Among cities within 25 miles, Inglewood leans more Republican than 6 of 44 neighbors.

Inglewood runs about 9 points more Republican than Nebraska as a whole.

Politics vary noticeably by neighborhood within Inglewood. The southwest side is the most Republican-leaning (R+46) and the north side is the least Republican-leaning (R+18), a spread of about 28 points.

Why Inglewood leans the way it does

This analysis examined 14,881 data points per city to find what predicts political lean and turnout. The items below are a few correlations that stood out for Inglewood, not a ranked or complete list of what matters most.

Inglewood votes Republican even though it is densely developed (about 22%, about 14 points below the U.S. average of 36%). State and regional patterns outweigh the Democratic lean that density usually predicts here.

Paved land cover and Democratic lean

Places with extensive paved surfaces tend to lean Democratic; Inglewood, NE sits in the top quarter nationally on this measure. Paved ground does not change how people vote; it mostly reflects how urban and built-up a place is.

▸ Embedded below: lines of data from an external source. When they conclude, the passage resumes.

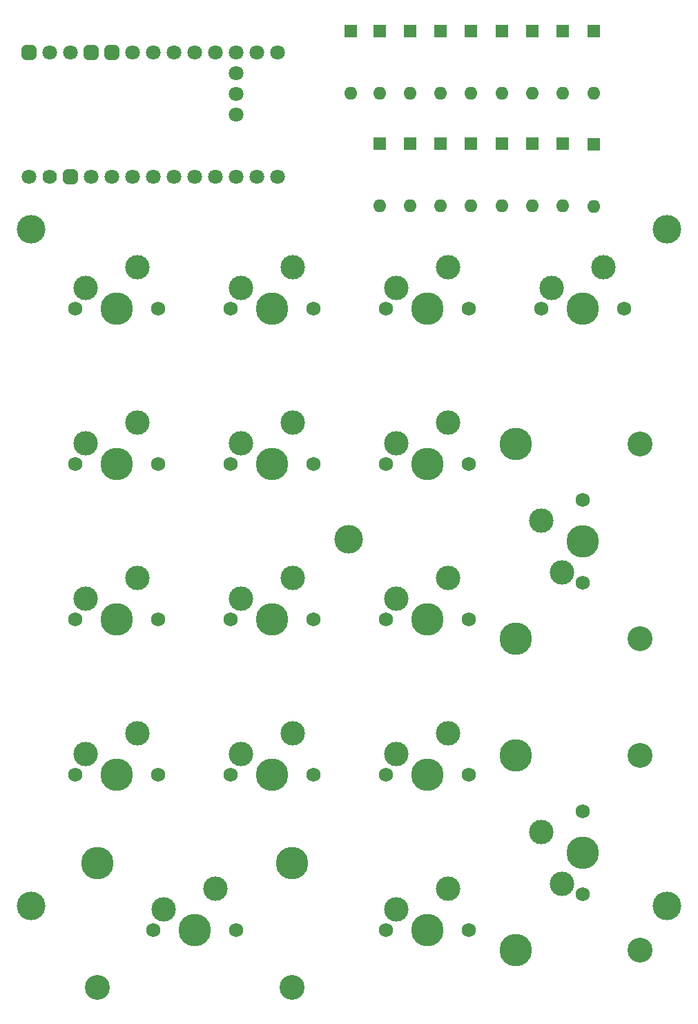
<source format=gts>
G04 #@! TF.GenerationSoftware,KiCad,Pcbnew,8.0.6*
G04 #@! TF.CreationDate,2024-12-21T00:19:53+08:00*
G04 #@! TF.ProjectId,keyboard,6b657962-6f61-4726-942e-6b696361645f,rev?*
G04 #@! TF.SameCoordinates,Original*
G04 #@! TF.FileFunction,Soldermask,Top*
G04 #@! TF.FilePolarity,Negative*
%FSLAX46Y46*%
G04 Gerber Fmt 4.6, Leading zero omitted, Abs format (unit mm)*
G04 Created by KiCad (PCBNEW 8.0.6) date 2024-12-21 00:19:53*
%MOMM*%
%LPD*%
G01*
G04 APERTURE LIST*
G04 Aperture macros list*
%AMRoundRect*
0 Rectangle with rounded corners*
0 $1 Rounding radius*
0 $2 $3 $4 $5 $6 $7 $8 $9 X,Y pos of 4 corners*
0 Add a 4 corners polygon primitive as box body*
4,1,4,$2,$3,$4,$5,$6,$7,$8,$9,$2,$3,0*
0 Add four circle primitives for the rounded corners*
1,1,$1+$1,$2,$3*
1,1,$1+$1,$4,$5*
1,1,$1+$1,$6,$7*
1,1,$1+$1,$8,$9*
0 Add four rect primitives between the rounded corners*
20,1,$1+$1,$2,$3,$4,$5,0*
20,1,$1+$1,$4,$5,$6,$7,0*
20,1,$1+$1,$6,$7,$8,$9,0*
20,1,$1+$1,$8,$9,$2,$3,0*%
G04 Aperture macros list end*
%ADD10C,1.750000*%
%ADD11C,3.000000*%
%ADD12C,3.987800*%
%ADD13R,1.600000X1.600000*%
%ADD14O,1.600000X1.600000*%
%ADD15C,3.048000*%
%ADD16C,3.500000*%
%ADD17C,2.600000*%
%ADD18C,1.800000*%
%ADD19RoundRect,0.450000X-0.450000X0.450000X-0.450000X-0.450000X0.450000X-0.450000X0.450000X0.450000X0*%
%ADD20C,1.780000*%
G04 APERTURE END LIST*
D10*
X273995000Y-201875000D03*
D11*
X275265000Y-199335000D03*
D12*
X279075000Y-201875000D03*
D11*
X281615000Y-196795000D03*
D10*
X284155000Y-201875000D03*
D13*
X303492000Y-129698000D03*
D14*
X303492000Y-137318000D03*
D13*
X299742000Y-129698000D03*
D14*
X299742000Y-137318000D03*
D12*
X308920000Y-242388000D03*
D15*
X324160000Y-242388000D03*
D10*
X317175000Y-235530000D03*
D11*
X314635000Y-234260000D03*
D12*
X317175000Y-230450000D03*
D11*
X312095000Y-227910000D03*
D10*
X317175000Y-225370000D03*
D12*
X308920000Y-218512000D03*
D15*
X324160000Y-218512000D03*
D16*
X249500000Y-237000000D03*
D17*
X249500000Y-237000000D03*
D13*
X318492000Y-129698000D03*
D14*
X318492000Y-137318000D03*
D13*
X292242000Y-143508000D03*
D14*
X292242000Y-151128000D03*
D13*
X299742000Y-143508000D03*
D14*
X299742000Y-151128000D03*
D13*
X307242000Y-143508000D03*
D14*
X307242000Y-151128000D03*
D10*
X254945000Y-182825000D03*
D11*
X256215000Y-180285000D03*
D12*
X260025000Y-182825000D03*
D11*
X262565000Y-177745000D03*
D10*
X265105000Y-182825000D03*
X254945000Y-201875000D03*
D11*
X256215000Y-199335000D03*
D12*
X260025000Y-201875000D03*
D11*
X262565000Y-196795000D03*
D10*
X265105000Y-201875000D03*
X254945000Y-163775000D03*
D11*
X256215000Y-161235000D03*
D12*
X260025000Y-163775000D03*
D11*
X262565000Y-158695000D03*
D10*
X265105000Y-163775000D03*
X293045000Y-239975000D03*
D11*
X294315000Y-237435000D03*
D12*
X298125000Y-239975000D03*
D11*
X300665000Y-234895000D03*
D10*
X303205000Y-239975000D03*
D13*
X310992000Y-129698000D03*
D14*
X310992000Y-137318000D03*
D13*
X295992000Y-143508000D03*
D14*
X295992000Y-151128000D03*
D17*
X327500000Y-154000000D03*
D16*
X327500000Y-154000000D03*
D10*
X273995000Y-220925000D03*
D11*
X275265000Y-218385000D03*
D12*
X279075000Y-220925000D03*
D11*
X281615000Y-215845000D03*
D10*
X284155000Y-220925000D03*
D13*
X314742000Y-143508000D03*
D14*
X314742000Y-151128000D03*
D13*
X292242000Y-129698000D03*
D14*
X292242000Y-137318000D03*
D12*
X308920000Y-204258000D03*
D15*
X324160000Y-204258000D03*
D10*
X317175000Y-197400000D03*
D11*
X314635000Y-196130000D03*
D12*
X317175000Y-192320000D03*
D11*
X312095000Y-189780000D03*
D10*
X317175000Y-187240000D03*
D12*
X308920000Y-180382000D03*
D15*
X324160000Y-180382000D03*
D10*
X254945000Y-220925000D03*
D11*
X256215000Y-218385000D03*
D12*
X260025000Y-220925000D03*
D11*
X262565000Y-215845000D03*
D10*
X265105000Y-220925000D03*
X293045000Y-220925000D03*
D11*
X294315000Y-218385000D03*
D12*
X298125000Y-220925000D03*
D11*
X300665000Y-215845000D03*
D10*
X303205000Y-220925000D03*
X293045000Y-182825000D03*
D11*
X294315000Y-180285000D03*
D12*
X298125000Y-182825000D03*
D11*
X300665000Y-177745000D03*
D10*
X303205000Y-182825000D03*
D13*
X314742000Y-129698000D03*
D14*
X314742000Y-137318000D03*
D13*
X318492000Y-143568000D03*
D14*
X318492000Y-151188000D03*
D17*
X249500000Y-154000000D03*
D16*
X249500000Y-154000000D03*
D17*
X327500000Y-237000000D03*
D16*
X327500000Y-237000000D03*
D10*
X293045000Y-201875000D03*
D11*
X294315000Y-199335000D03*
D12*
X298125000Y-201875000D03*
D11*
X300665000Y-196795000D03*
D10*
X303205000Y-201875000D03*
X273995000Y-182825000D03*
D11*
X275265000Y-180285000D03*
D12*
X279075000Y-182825000D03*
D11*
X281615000Y-177745000D03*
D10*
X284155000Y-182825000D03*
X312095000Y-163775000D03*
D11*
X313365000Y-161235000D03*
D12*
X317175000Y-163775000D03*
D11*
X319715000Y-158695000D03*
D10*
X322255000Y-163775000D03*
D13*
X310992000Y-143508000D03*
D14*
X310992000Y-151128000D03*
D12*
X257612000Y-231720000D03*
D15*
X257612000Y-246960000D03*
D10*
X264470000Y-239975000D03*
D11*
X265740000Y-237435000D03*
D12*
X269550000Y-239975000D03*
D11*
X272090000Y-234895000D03*
D10*
X274630000Y-239975000D03*
D12*
X281488000Y-231720000D03*
D15*
X281488000Y-246960000D03*
D10*
X293045000Y-163775000D03*
D11*
X294315000Y-161235000D03*
D12*
X298125000Y-163775000D03*
D11*
X300665000Y-158695000D03*
D10*
X303205000Y-163775000D03*
X273995000Y-163775000D03*
D11*
X275265000Y-161235000D03*
D12*
X279075000Y-163775000D03*
D11*
X281615000Y-158695000D03*
D10*
X284155000Y-163775000D03*
D13*
X288742000Y-129698000D03*
D14*
X288742000Y-137318000D03*
D13*
X303492000Y-143508000D03*
D14*
X303492000Y-151128000D03*
D13*
X307242000Y-129698000D03*
D14*
X307242000Y-137318000D03*
D16*
X288500000Y-192000000D03*
D17*
X288500000Y-192000000D03*
D13*
X295992000Y-129698000D03*
D14*
X295992000Y-137318000D03*
D18*
X251829500Y-132388000D03*
X254369500Y-132388000D03*
D19*
X256909500Y-132388000D03*
X259449500Y-132388000D03*
D18*
X261989500Y-132388000D03*
X264529500Y-132388000D03*
X267069500Y-132388000D03*
X269609500Y-132388000D03*
X272149500Y-132388000D03*
X274689500Y-132388000D03*
X277229500Y-132388000D03*
X279769500Y-132388000D03*
D20*
X251829500Y-147628000D03*
D19*
X254369500Y-147628000D03*
D18*
X256909500Y-147628000D03*
X259449500Y-147628000D03*
X261989500Y-147628000D03*
X264529500Y-147628000D03*
X267069500Y-147628000D03*
X269609500Y-147628000D03*
X272149500Y-147628000D03*
X274689500Y-147628000D03*
X277229500Y-147628000D03*
X279769500Y-147628000D03*
X274689500Y-134928000D03*
X274689500Y-137468000D03*
X274689500Y-140008000D03*
D19*
X249289500Y-132388000D03*
D18*
X249289500Y-147628000D03*
M02*

</source>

Why turnout in Inglewood looks the way it does

Areas with limited routine healthcare access turn out at lower rates. Inglewood is in the bottom quarter nationally for routine-care measures such as insurance coverage, preventive screenings, and dental visits. Learn more about the findings and methodology on the political spectrum map.

Nearby Cities

Sources and methodology

Precinct-level voting records used to fit the model come from Nebraska Secretary of State, Elections, distributed by the Voting and Election Science Team. Demographic inputs come from the U.S. Census Bureau (ACS 5-year estimates and the 2020 Decennial Census). Health and environmental inputs come from the CDC (PLACES and the Environmental Justice Index). Land cover comes from the USGS and EPA. Election-day and lead-up weather come from PRISM 4km daily grids and the NOAA Global Historical Climatology Network. Mail-voting and election-administration patterns come from the MIT Election Lab's Survey of the Performance of American Elections. Block-group crime detail comes from CrimeGrade. Internet data and modeling support provided by ISPreports.org.

Modeling and analysis by the BestNeighborhood data science team. Full methodology and findings: political spectrum map.

Methodology reviewed by the BestNeighborhood data team. Last updated May 2026.